Work instruction
Return all the data below as it stands, minus the pictures.

Data for this task
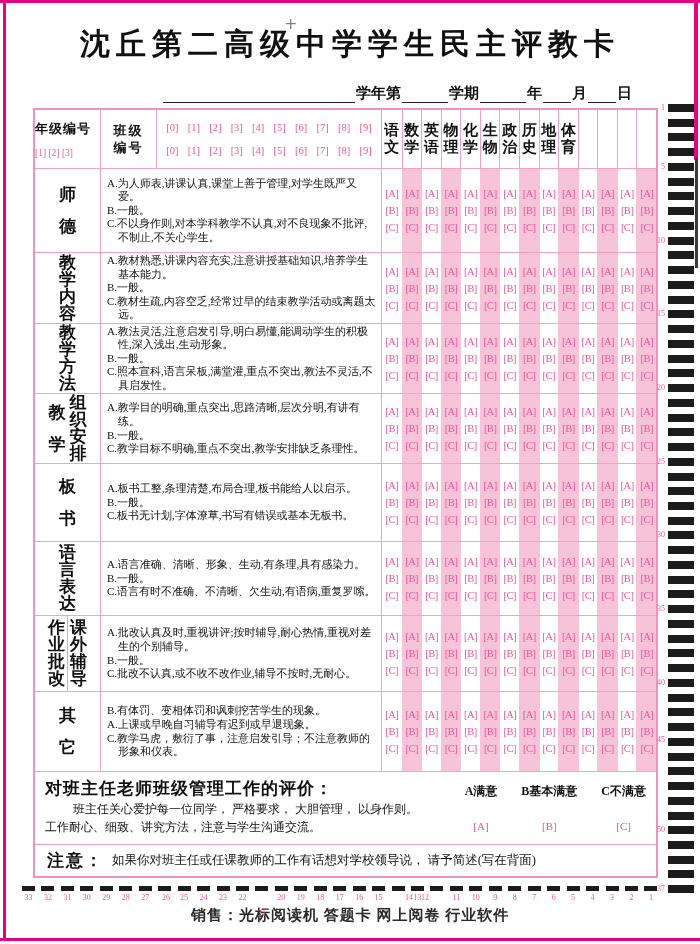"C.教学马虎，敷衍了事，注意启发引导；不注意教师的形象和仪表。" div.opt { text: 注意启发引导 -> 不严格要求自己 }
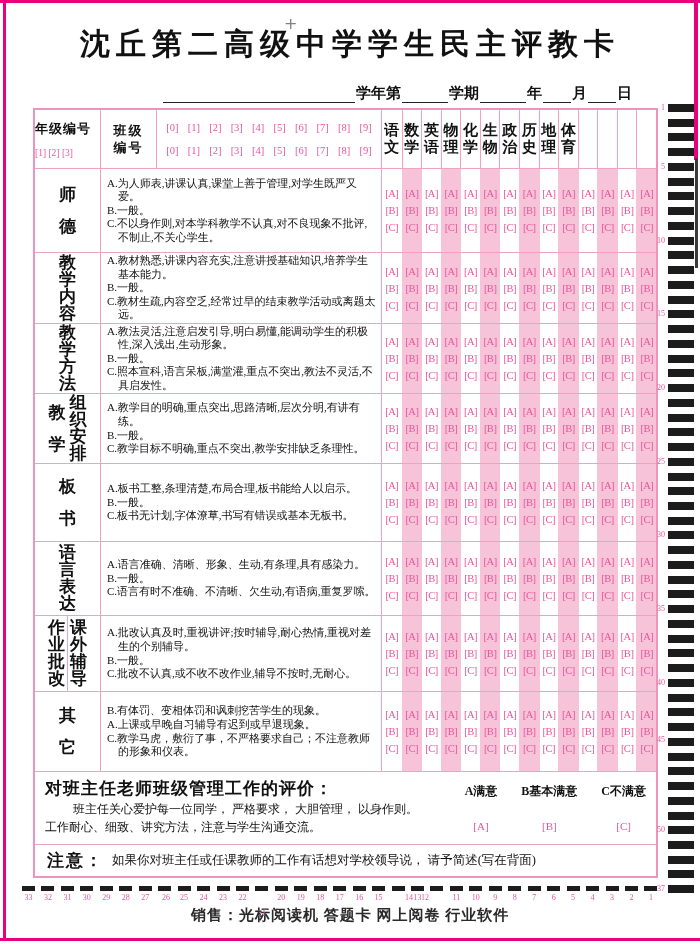"A满意" .rating { gap: 20px -> 4px }
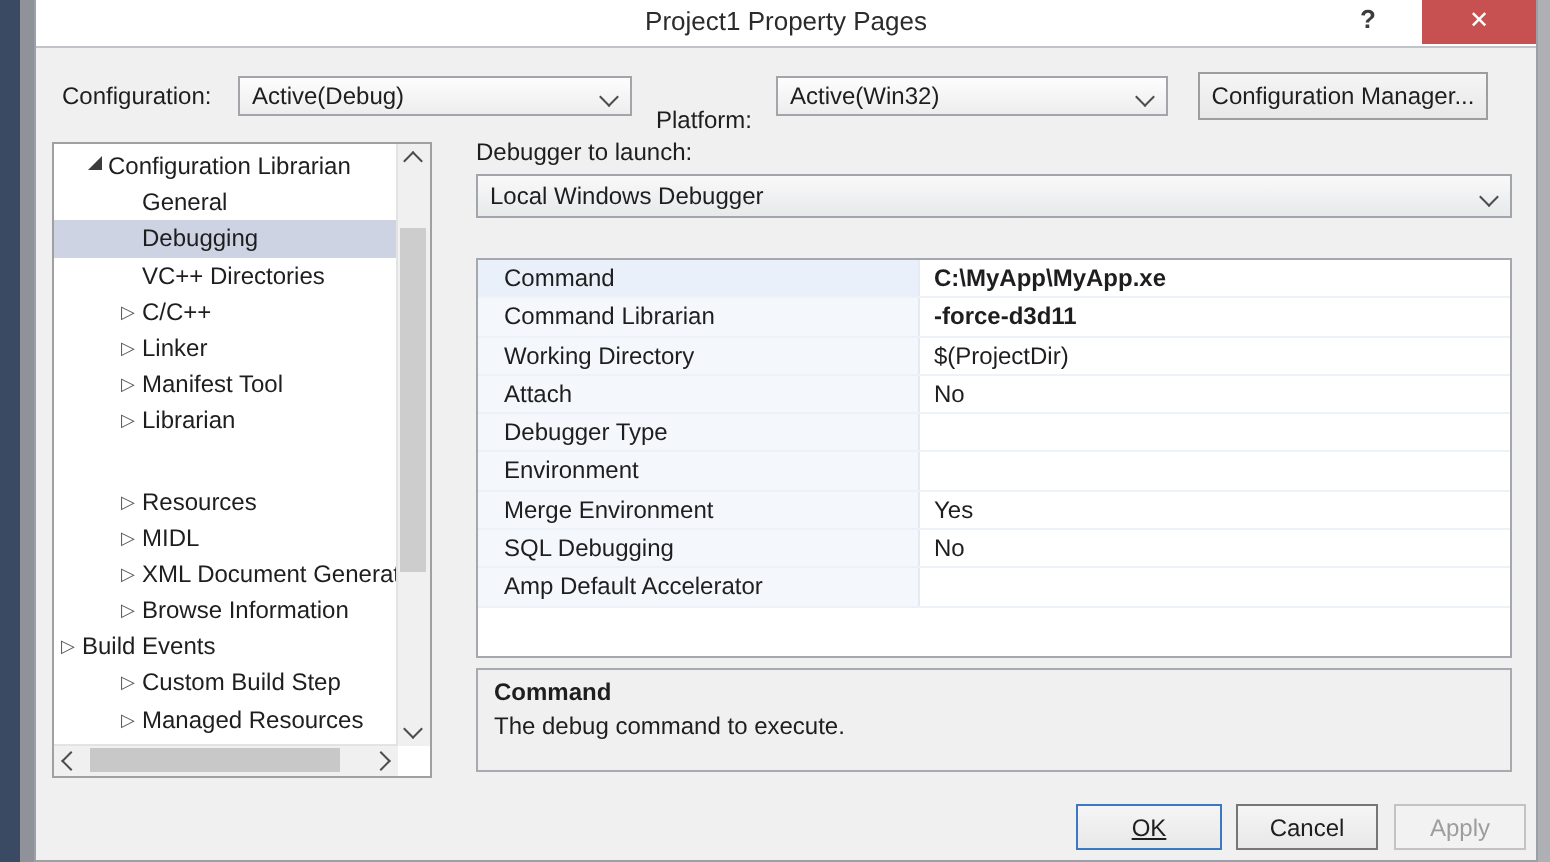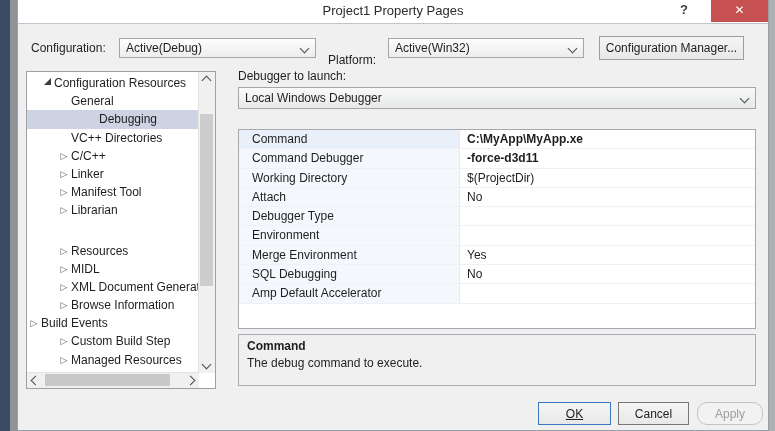"Configuration Resources" span.tlabel { text: Resources -> Librarian }
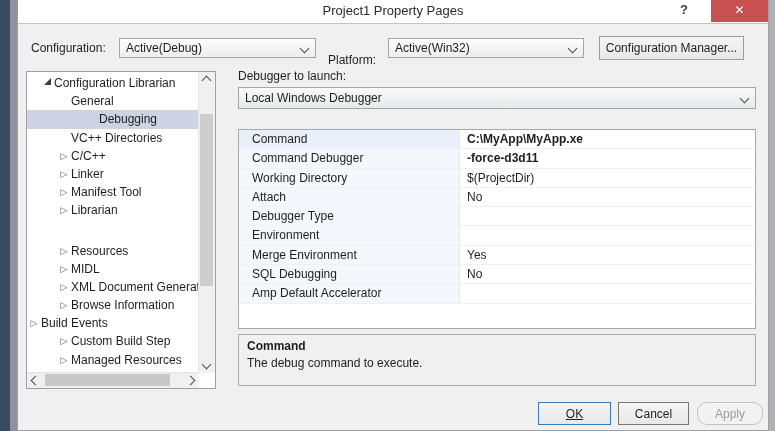"Debugging" div.titem { padding-left: 16px -> 30px; text-align: center -> none }
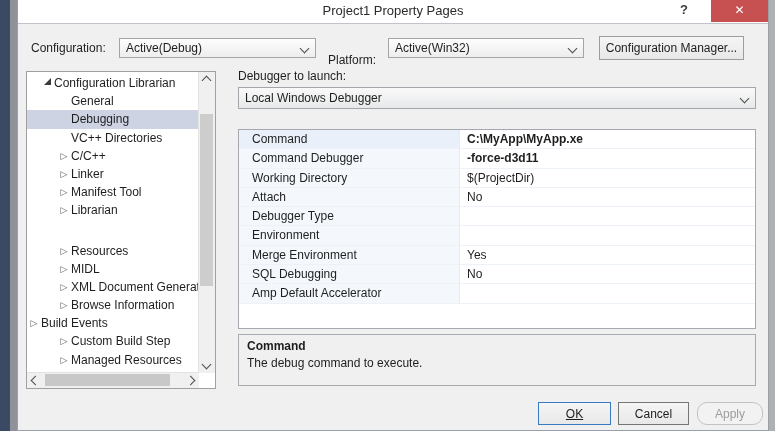"Command Debugger" div.pname { text: Debugger -> Librarian }
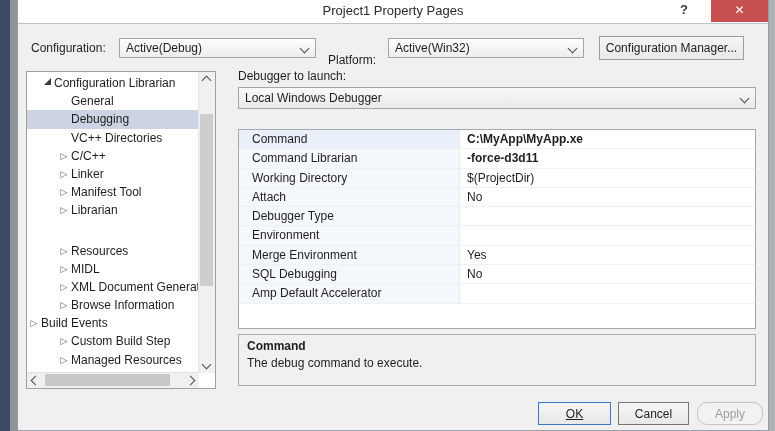"Apply" .btn.apply { border-radius: 10px -> none }
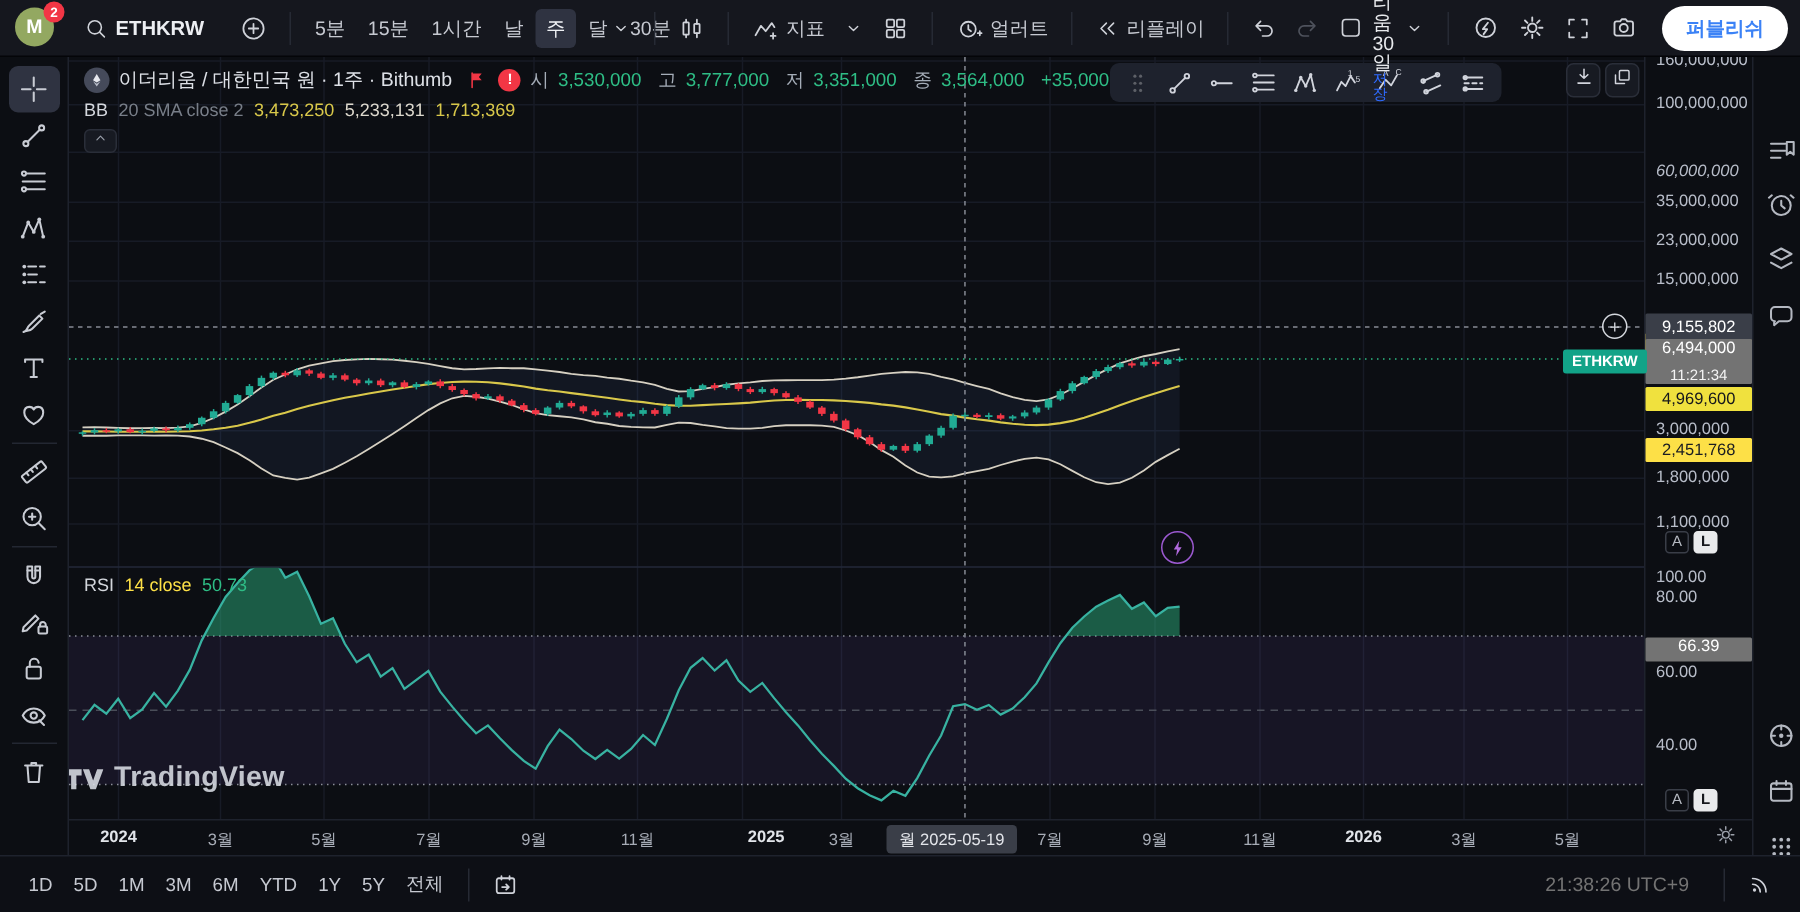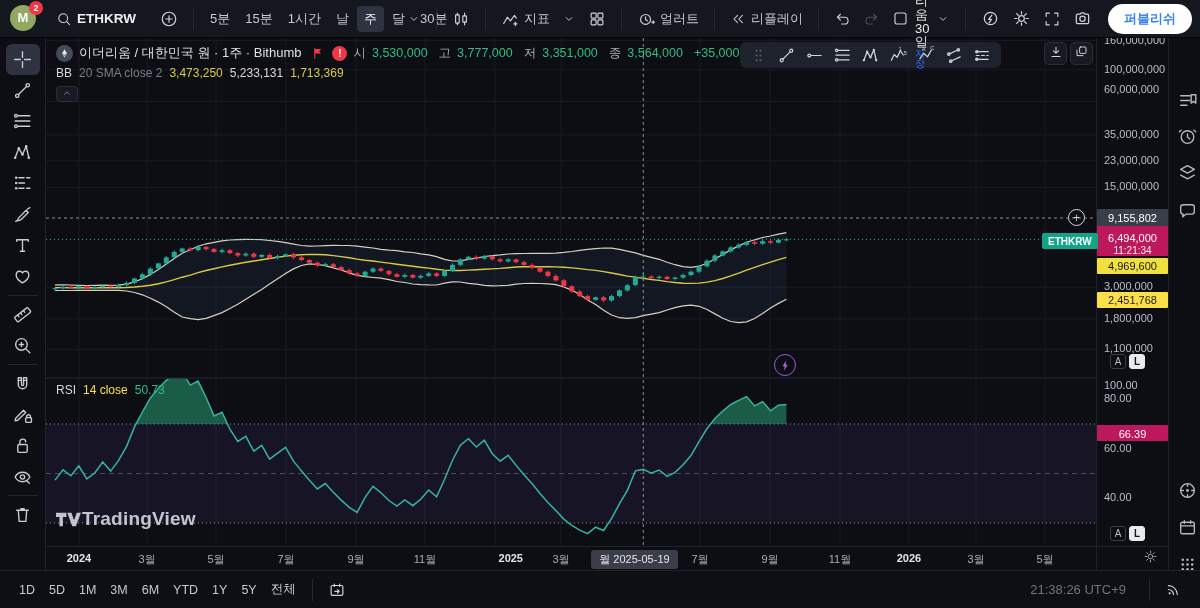"60,000,000" div.ps-tick { font-style: none -> italic; top: 45px -> 70px }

Answer below
"C.教学马虎，敷衍了事，注意启发引导；不注意教师的形象和仪表。" div.opt { text: 注意启发引导 -> 不严格要求自己 }
"A满意" .rating { gap: 20px -> 4px }
"Configuration Resources" span.tlabel { text: Resources -> Librarian }
"Debugging" div.titem { padding-left: 16px -> 30px; text-align: center -> none }
"Command Debugger" div.pname { text: Debugger -> Librarian }
"Apply" .btn.apply { border-radius: 10px -> none }
"60,000,000" div.ps-tick { font-style: none -> italic; top: 45px -> 70px }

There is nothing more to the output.